My whole life I've felt kind of like a combination between a woman and a man. I'm not sure what I mean by that exactly, except that I like traditional guy things, like math, and also traditional girl things, like shopping for shoes and kittens.
I'm a hybrid. I've always wanted a serious career, and I've always wanted to have matching sets of towels at home. I like being a wise-guy, but I'm also empathetic.
I feel it at my job. I teach philosophy, and most of my colleagues are guys, and we have a kind of rough-and-tumble style where we argue a lot, and for the most part I think that's great. On the other hand, when I'm with my female colleagues, or my female graduate students, I enjoy chatting about clothes, and family members, and our lives, in ways I find hard to do with guys.

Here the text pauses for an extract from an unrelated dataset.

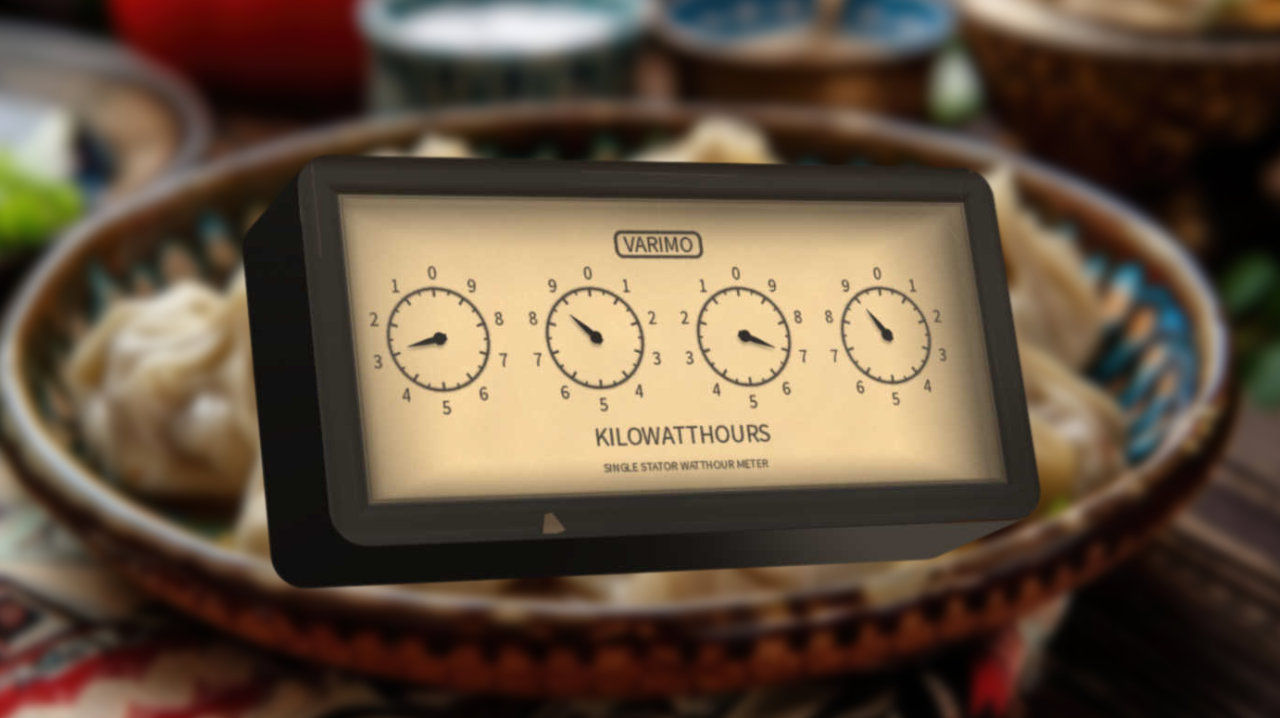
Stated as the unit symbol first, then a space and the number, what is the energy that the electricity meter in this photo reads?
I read kWh 2869
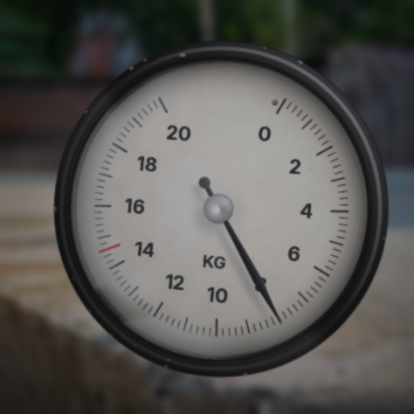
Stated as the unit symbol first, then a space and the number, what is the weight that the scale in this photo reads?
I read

At first I thought I was unusual in being a hybrid. But then I realized that even though there are varying degrees, all women these days are hybrids. Women work outside the home, manage money, do all the traditional guy things, and also mother, nurture, make dinner, do all the traditional woman things.
The number of comic strips about women being "conflicted" about their family roles and their public roles shows that it really is more like being a hybrid than a new coherent entity. It's putting two things together that no one's really sure how to make them fit.
My next realization, though, was that not only are all women hybrids now, they've always been hybrids. No one has ever been the feminine ideal as it's been constructed through western history. You can see it going all the way back: women trying to live the passive life they're told is feminine, while also wanting the more active life they're told is masculine.
When you put it that way, it seems there's no way for a woman not to be a hybrid. The things we associate with humanity -- like autonomy -- are things we associate with masculinity. So to be a female person is to combine feminine virtues with masculine ones.
So it's not just me.
What should we do? Junk the ideals of femininity in hopes of forging a new coherent self? Be happy being conflicted?
Personally I think conflicted is just fine: there's enough hours in a day to teach class at 1 and shop for shoes at 4:30.
The whole unity of virtues thing - it's kind of a guy idea anyway.
So I say: let's stay hybrids, and take fly the banner of ambivalence with pride.